→ To be done
In the entries below, change every "pose" to "view" and leave everything else as it is.

→ Supplied records
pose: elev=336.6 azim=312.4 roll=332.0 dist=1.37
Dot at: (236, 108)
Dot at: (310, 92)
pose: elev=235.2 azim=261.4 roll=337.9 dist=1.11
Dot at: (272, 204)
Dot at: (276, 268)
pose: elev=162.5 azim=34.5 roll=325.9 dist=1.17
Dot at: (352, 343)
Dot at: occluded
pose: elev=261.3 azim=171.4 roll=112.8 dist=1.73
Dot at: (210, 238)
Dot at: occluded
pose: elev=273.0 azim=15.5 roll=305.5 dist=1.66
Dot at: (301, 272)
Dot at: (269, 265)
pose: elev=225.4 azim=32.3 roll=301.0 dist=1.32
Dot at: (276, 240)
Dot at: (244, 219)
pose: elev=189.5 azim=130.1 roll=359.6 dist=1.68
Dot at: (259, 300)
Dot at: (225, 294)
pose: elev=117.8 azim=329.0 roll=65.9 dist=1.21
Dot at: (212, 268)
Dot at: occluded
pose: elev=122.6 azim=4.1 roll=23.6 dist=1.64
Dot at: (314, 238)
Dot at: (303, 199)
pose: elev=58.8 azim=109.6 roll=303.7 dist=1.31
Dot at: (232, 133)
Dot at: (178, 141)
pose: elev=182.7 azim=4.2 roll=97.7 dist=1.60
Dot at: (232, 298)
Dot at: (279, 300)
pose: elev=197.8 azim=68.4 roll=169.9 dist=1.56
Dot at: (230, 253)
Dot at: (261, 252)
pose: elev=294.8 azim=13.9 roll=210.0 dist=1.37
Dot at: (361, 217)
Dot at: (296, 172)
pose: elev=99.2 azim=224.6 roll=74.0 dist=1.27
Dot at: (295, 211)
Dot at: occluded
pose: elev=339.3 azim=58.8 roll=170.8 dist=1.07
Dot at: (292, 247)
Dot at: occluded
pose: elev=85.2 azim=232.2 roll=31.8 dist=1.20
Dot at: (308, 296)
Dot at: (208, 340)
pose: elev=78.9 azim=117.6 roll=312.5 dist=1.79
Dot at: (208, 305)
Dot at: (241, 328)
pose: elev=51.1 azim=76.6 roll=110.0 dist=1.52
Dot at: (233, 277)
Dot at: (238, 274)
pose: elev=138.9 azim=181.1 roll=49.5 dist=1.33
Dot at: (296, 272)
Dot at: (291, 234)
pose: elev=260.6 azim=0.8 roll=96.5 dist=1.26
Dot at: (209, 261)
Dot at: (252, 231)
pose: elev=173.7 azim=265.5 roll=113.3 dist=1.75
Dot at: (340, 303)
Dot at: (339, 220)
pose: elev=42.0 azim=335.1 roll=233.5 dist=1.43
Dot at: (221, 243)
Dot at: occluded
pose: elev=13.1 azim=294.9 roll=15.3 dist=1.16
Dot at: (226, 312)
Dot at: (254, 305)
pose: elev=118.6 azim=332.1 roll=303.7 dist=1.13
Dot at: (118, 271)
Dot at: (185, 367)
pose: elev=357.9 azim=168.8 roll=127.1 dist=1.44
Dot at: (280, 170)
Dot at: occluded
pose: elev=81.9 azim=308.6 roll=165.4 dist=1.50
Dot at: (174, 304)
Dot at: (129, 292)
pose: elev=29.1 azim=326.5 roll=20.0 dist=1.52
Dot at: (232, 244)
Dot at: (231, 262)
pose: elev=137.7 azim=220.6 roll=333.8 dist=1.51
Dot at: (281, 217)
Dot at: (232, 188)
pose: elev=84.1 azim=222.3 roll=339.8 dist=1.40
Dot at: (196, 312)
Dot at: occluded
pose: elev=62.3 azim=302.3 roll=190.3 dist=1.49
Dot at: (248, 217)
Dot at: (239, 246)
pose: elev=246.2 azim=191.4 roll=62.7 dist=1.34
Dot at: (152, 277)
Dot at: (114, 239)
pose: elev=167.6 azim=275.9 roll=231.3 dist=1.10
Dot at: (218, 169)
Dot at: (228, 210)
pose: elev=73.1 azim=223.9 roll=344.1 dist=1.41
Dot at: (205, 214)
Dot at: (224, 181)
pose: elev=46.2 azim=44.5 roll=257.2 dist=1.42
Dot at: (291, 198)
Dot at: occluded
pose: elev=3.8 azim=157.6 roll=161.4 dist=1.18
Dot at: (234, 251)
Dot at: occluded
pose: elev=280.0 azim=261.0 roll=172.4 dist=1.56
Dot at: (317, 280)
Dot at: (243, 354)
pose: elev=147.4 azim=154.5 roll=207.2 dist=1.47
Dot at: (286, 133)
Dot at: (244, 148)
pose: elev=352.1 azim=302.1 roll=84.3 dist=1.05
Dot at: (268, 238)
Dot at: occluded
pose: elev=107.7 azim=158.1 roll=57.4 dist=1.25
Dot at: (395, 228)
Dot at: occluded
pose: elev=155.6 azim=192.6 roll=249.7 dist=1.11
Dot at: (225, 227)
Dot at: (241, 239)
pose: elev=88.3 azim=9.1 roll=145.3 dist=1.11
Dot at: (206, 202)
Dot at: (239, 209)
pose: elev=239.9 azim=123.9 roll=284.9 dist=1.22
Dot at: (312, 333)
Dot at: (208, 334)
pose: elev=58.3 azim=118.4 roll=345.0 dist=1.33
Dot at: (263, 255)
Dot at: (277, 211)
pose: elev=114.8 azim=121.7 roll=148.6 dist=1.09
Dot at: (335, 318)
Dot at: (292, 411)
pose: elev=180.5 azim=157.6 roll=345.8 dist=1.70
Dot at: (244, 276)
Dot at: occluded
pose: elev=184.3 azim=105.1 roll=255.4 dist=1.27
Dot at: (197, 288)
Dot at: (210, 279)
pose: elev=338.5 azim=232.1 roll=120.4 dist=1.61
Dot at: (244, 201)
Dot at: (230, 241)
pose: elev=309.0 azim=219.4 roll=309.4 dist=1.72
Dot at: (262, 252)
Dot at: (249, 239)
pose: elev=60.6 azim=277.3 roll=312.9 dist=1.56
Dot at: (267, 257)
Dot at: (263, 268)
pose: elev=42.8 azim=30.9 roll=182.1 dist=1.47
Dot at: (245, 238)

→ Output for this exercise
view: elev=336.6 azim=312.4 roll=332.0 dist=1.37
Dot at: (236, 108)
Dot at: (310, 92)
view: elev=235.2 azim=261.4 roll=337.9 dist=1.11
Dot at: (272, 204)
Dot at: (276, 268)
view: elev=162.5 azim=34.5 roll=325.9 dist=1.17
Dot at: (352, 343)
Dot at: occluded
view: elev=261.3 azim=171.4 roll=112.8 dist=1.73
Dot at: (210, 238)
Dot at: occluded
view: elev=273.0 azim=15.5 roll=305.5 dist=1.66
Dot at: (301, 272)
Dot at: (269, 265)
view: elev=225.4 azim=32.3 roll=301.0 dist=1.32
Dot at: (276, 240)
Dot at: (244, 219)
view: elev=189.5 azim=130.1 roll=359.6 dist=1.68
Dot at: (259, 300)
Dot at: (225, 294)
view: elev=117.8 azim=329.0 roll=65.9 dist=1.21
Dot at: (212, 268)
Dot at: occluded
view: elev=122.6 azim=4.1 roll=23.6 dist=1.64
Dot at: (314, 238)
Dot at: (303, 199)
view: elev=58.8 azim=109.6 roll=303.7 dist=1.31
Dot at: (232, 133)
Dot at: (178, 141)
view: elev=182.7 azim=4.2 roll=97.7 dist=1.60
Dot at: (232, 298)
Dot at: (279, 300)
view: elev=197.8 azim=68.4 roll=169.9 dist=1.56
Dot at: (230, 253)
Dot at: (261, 252)
view: elev=294.8 azim=13.9 roll=210.0 dist=1.37
Dot at: (361, 217)
Dot at: (296, 172)
view: elev=99.2 azim=224.6 roll=74.0 dist=1.27
Dot at: (295, 211)
Dot at: occluded
view: elev=339.3 azim=58.8 roll=170.8 dist=1.07
Dot at: (292, 247)
Dot at: occluded
view: elev=85.2 azim=232.2 roll=31.8 dist=1.20
Dot at: (308, 296)
Dot at: (208, 340)
view: elev=78.9 azim=117.6 roll=312.5 dist=1.79
Dot at: (208, 305)
Dot at: (241, 328)
view: elev=51.1 azim=76.6 roll=110.0 dist=1.52
Dot at: (233, 277)
Dot at: (238, 274)
view: elev=138.9 azim=181.1 roll=49.5 dist=1.33
Dot at: (296, 272)
Dot at: (291, 234)
view: elev=260.6 azim=0.8 roll=96.5 dist=1.26
Dot at: (209, 261)
Dot at: (252, 231)
view: elev=173.7 azim=265.5 roll=113.3 dist=1.75
Dot at: (340, 303)
Dot at: (339, 220)
view: elev=42.0 azim=335.1 roll=233.5 dist=1.43
Dot at: (221, 243)
Dot at: occluded
view: elev=13.1 azim=294.9 roll=15.3 dist=1.16
Dot at: (226, 312)
Dot at: (254, 305)
view: elev=118.6 azim=332.1 roll=303.7 dist=1.13
Dot at: (118, 271)
Dot at: (185, 367)
view: elev=357.9 azim=168.8 roll=127.1 dist=1.44
Dot at: (280, 170)
Dot at: occluded
view: elev=81.9 azim=308.6 roll=165.4 dist=1.50
Dot at: (174, 304)
Dot at: (129, 292)
view: elev=29.1 azim=326.5 roll=20.0 dist=1.52
Dot at: (232, 244)
Dot at: (231, 262)
view: elev=137.7 azim=220.6 roll=333.8 dist=1.51
Dot at: (281, 217)
Dot at: (232, 188)
view: elev=84.1 azim=222.3 roll=339.8 dist=1.40
Dot at: (196, 312)
Dot at: occluded
view: elev=62.3 azim=302.3 roll=190.3 dist=1.49
Dot at: (248, 217)
Dot at: (239, 246)
view: elev=246.2 azim=191.4 roll=62.7 dist=1.34
Dot at: (152, 277)
Dot at: (114, 239)
view: elev=167.6 azim=275.9 roll=231.3 dist=1.10
Dot at: (218, 169)
Dot at: (228, 210)
view: elev=73.1 azim=223.9 roll=344.1 dist=1.41
Dot at: (205, 214)
Dot at: (224, 181)
view: elev=46.2 azim=44.5 roll=257.2 dist=1.42
Dot at: (291, 198)
Dot at: occluded
view: elev=3.8 azim=157.6 roll=161.4 dist=1.18
Dot at: (234, 251)
Dot at: occluded
view: elev=280.0 azim=261.0 roll=172.4 dist=1.56
Dot at: (317, 280)
Dot at: (243, 354)
view: elev=147.4 azim=154.5 roll=207.2 dist=1.47
Dot at: (286, 133)
Dot at: (244, 148)
view: elev=352.1 azim=302.1 roll=84.3 dist=1.05
Dot at: (268, 238)
Dot at: occluded
view: elev=107.7 azim=158.1 roll=57.4 dist=1.25
Dot at: (395, 228)
Dot at: occluded
view: elev=155.6 azim=192.6 roll=249.7 dist=1.11
Dot at: (225, 227)
Dot at: (241, 239)
view: elev=88.3 azim=9.1 roll=145.3 dist=1.11
Dot at: (206, 202)
Dot at: (239, 209)
view: elev=239.9 azim=123.9 roll=284.9 dist=1.22
Dot at: (312, 333)
Dot at: (208, 334)
view: elev=58.3 azim=118.4 roll=345.0 dist=1.33
Dot at: (263, 255)
Dot at: (277, 211)
view: elev=114.8 azim=121.7 roll=148.6 dist=1.09
Dot at: (335, 318)
Dot at: (292, 411)
view: elev=180.5 azim=157.6 roll=345.8 dist=1.70
Dot at: (244, 276)
Dot at: occluded
view: elev=184.3 azim=105.1 roll=255.4 dist=1.27
Dot at: (197, 288)
Dot at: (210, 279)
view: elev=338.5 azim=232.1 roll=120.4 dist=1.61
Dot at: (244, 201)
Dot at: (230, 241)
view: elev=309.0 azim=219.4 roll=309.4 dist=1.72
Dot at: (262, 252)
Dot at: (249, 239)
view: elev=60.6 azim=277.3 roll=312.9 dist=1.56
Dot at: (267, 257)
Dot at: (263, 268)
view: elev=42.8 azim=30.9 roll=182.1 dist=1.47
Dot at: (245, 238)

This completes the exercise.